Period of Performance: 05/10/1997 - 03/31/1998


Phase 1 SBIR

Recipient Firm

Five Prime-three Prime, Inc.
Boulder, CO 80303
Principal Investigator


Directed repair or replacement of chromosomal gene sequences with cloned wild type or mutant DNA, also known as gene targeting, remains a technically challenging task. Although methods have been described for gene targeting in bacteria, most require specialized skills or material and often are time-consuming and laborious in practice. Linear DNA molecules possessing chi (khi) sites (5'-GCTGGTGG-3') participate in gene targeting replacement reactions through homologous recombination with the bacterial chromosome at much higher frequencies than DNAs lacking them. This project's goal is to develop a novel set of cloning vectors for gene targeting and gene knockout in E. coli and related enteric bacteria. Cloning vectors with multiple khi sites will be constructed and functionally tested for stimulation of gene targeting in vivo. Parameters to be evaluated address both the nature of the targeting DNA molecule and any influence that differ chromosomal target sites may have.

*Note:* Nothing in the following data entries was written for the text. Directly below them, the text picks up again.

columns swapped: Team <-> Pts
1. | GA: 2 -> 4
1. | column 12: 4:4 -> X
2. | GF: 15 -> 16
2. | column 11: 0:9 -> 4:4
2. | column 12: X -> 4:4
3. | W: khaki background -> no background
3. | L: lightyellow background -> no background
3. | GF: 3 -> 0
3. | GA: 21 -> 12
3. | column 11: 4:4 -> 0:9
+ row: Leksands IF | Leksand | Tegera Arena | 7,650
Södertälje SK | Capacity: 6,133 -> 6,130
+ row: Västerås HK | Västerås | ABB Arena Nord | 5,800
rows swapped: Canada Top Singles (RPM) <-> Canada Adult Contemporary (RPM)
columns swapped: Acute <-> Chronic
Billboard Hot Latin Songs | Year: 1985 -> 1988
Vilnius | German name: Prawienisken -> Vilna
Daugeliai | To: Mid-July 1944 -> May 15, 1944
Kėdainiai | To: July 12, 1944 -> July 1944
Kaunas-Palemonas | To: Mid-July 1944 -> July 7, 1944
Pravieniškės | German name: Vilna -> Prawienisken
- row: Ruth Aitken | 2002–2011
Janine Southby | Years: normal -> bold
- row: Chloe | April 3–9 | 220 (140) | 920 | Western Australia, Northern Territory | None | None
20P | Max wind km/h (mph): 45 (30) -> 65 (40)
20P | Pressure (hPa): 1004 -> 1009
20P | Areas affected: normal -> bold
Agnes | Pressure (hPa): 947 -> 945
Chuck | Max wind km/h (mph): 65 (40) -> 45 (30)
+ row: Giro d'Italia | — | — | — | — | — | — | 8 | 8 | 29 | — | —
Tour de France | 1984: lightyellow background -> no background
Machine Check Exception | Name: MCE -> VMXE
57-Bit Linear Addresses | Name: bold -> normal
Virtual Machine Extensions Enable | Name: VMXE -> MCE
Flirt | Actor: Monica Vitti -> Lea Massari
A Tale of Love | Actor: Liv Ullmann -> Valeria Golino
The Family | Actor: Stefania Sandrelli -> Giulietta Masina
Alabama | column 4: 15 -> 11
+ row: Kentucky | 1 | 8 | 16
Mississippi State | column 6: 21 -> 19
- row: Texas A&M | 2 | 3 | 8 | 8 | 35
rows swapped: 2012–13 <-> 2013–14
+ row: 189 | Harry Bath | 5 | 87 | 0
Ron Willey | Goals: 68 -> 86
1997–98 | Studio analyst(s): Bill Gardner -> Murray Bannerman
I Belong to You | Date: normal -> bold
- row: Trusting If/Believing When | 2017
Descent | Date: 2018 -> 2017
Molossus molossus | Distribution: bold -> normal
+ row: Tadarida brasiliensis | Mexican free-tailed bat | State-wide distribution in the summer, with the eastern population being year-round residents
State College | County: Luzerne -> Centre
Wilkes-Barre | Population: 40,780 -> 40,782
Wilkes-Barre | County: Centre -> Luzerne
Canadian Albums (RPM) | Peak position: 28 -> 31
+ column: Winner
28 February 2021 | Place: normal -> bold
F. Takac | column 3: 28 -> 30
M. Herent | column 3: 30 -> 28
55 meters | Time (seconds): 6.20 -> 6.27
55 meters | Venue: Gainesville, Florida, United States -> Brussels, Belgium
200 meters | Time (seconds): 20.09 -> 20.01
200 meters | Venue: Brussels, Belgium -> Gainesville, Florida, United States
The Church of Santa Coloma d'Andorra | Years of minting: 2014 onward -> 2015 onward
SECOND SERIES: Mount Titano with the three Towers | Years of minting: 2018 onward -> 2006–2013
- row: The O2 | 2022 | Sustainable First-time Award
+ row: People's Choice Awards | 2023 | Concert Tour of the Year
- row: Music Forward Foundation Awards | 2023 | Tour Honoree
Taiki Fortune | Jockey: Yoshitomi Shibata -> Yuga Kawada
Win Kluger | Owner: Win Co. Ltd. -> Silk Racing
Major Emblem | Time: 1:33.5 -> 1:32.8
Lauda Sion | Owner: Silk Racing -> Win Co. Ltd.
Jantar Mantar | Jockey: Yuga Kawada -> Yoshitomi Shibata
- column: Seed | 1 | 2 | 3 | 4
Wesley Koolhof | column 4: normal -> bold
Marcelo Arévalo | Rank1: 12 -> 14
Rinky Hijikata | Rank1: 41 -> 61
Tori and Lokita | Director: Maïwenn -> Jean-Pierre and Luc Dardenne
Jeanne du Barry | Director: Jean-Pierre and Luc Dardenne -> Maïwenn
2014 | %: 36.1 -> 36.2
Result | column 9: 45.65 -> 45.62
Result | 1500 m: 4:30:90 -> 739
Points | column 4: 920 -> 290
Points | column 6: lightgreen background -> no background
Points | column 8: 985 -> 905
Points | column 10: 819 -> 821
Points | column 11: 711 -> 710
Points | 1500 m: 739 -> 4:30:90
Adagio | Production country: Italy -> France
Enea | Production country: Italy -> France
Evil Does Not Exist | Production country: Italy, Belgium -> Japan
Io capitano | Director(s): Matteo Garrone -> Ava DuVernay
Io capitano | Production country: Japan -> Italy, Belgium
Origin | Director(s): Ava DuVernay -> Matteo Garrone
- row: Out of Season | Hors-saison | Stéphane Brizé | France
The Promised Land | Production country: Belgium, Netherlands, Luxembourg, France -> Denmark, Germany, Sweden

A kit then will be developed enabling scientists to quickly and easily carry out gene targeting reactions, and should find widespread utility, for example, in mutating virulence genes from pathogenic bacteria. Longer term goals will be to apply this strategy to directed gene replacements in more distantly-related bacteria and eukaryotic systems. PROPOSED COMMERCIAL APPLICATION The potential commercial applications from this research are widespread, ranging from basic research through commercial uses including construction of stable bacterial strains for enzyme and pharmaceutical production to development of safer vaccines through the knockout of virulence genes. Moreover, it would be of high efficiency, the first kit of its kind, and could very well become the standard for bacterial gene targeting applications.